The more climate change affects agriculture, the more dependent we will become on patented GM seeds. If the ETC Group is right, global food security will be in the hands of a few multinational corporations that will be subject to no obligations to ensure equitable distribution. Like energy and water, when there is enough food to go around and the challenge is regional distribution rather than a global shortage, my fear sounds like paranoia. But let's dream for a moment and imagine a future when everyone is well fed.

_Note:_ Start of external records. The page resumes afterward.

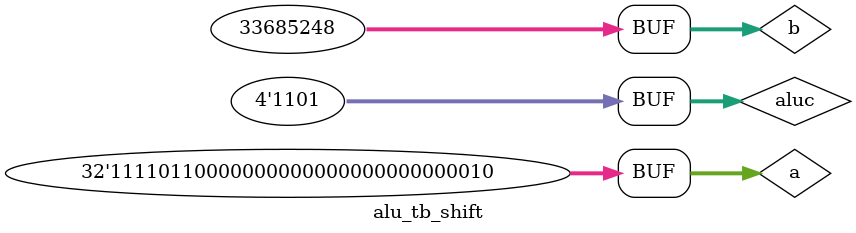
<source format=v>
`timescale 1ns / 1ps


module alu_tb_shift;

    reg [31:0] a;
    reg [31:0] b;
    reg [3:0] aluc;
    wire [31:0] r;
    wire zero;
    wire carry;
    wire negative;
    wire overflow;

    alu inst(a,b,aluc,r,zero,carry,negative,overflow);


    //test addu
    initial begin
        aluc = 4'b1011;
        a = 32'b1000_0010_0000;
        b = 32'b1000_0010_0000;        

        #40 
        aluc = 4'b1010;
        a = 32'b0000_0000_0000;
        b = 32'b1000_0000_0000;        

        #40 
        aluc = 4'b1100;
        b = 32'b1011_0110_0000_0000_0000_0000_0000_0010;
        a = 32'b0000_0000_0000_0000_0000_0000_0000_1000;

        #40 
        aluc = 4'b1111;
        b = 32'b1011_0110_0000_0000_0000_0000_0000_0010;
        a = 32'b0000_0000_0000_0000_0000_0000_0000_1000;

        #40 
        aluc = 4'b1101;
        a = 32'b1111_0110_0000_0000_0000_0000_0000_0010;
        b = 32'b0000_0010_0000_0001_1111_1111_0000_0000;
    end


endmodule

</source>
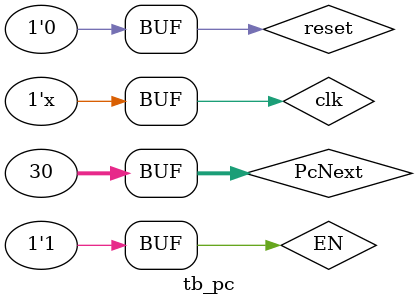
<source format=v>
`timescale 1ns / 1ps


module tb_pc();
   reg clk;
   reg reset;
   wire EN;
   wire [31:0] PcNext;
    reg [31:0] PCAddr;

   PC T2( .CLK(clk), .Reset(reset), .EN(EN), .PcNext(PcNext),.PCAddr(PCAddr));
     always #10 clk = ~clk; 

        initial begin
       EN=1;
       reset = 1;
        PcNext<=30;
        #50 reset=0;
       end
endmodule

</source>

Rapidly spreading urban areas are devouring some of the best agricultural land across the globe. Planners recognise the challenge, but so far have been unable to halt the consumption of land (another resource that has probably peaked). For the foreseeable future, population growth and migration to cities will reduce the amount of productive land available. And if all these people are eating well enough to avoid dying of malnutrition, then the average amount of food consumed per capita will increase, and we will end up in the same situation as with water: food that is periodically, if not permanently, in short supply and expensive.
But if the distribution of seeds for food is left entirely to market forces, with profit-seeking corporations making the decisions, who will ensure that the poor don't sit at an empty table? As sure as God made the apple, it'll be the person with the most money who will eat the last one.
On the other hand, GM seeds, like any product, can be subject to shortages that can be either unintended or part of a deliberate strategy. Governments are notorious for using subsidies and levies to encourage or discourage the movement of goods across international borders, and agriculture is one of those industries that legislators just can't keep their hands off. And there's the suppliers themselves. If an increasing proportion of agricultural seed is supplied by the Gene Giants, what's to stop them behaving like the OPEC of agriculture, controlling supply to maintain prices at levels that suit them? I shudder to think of it.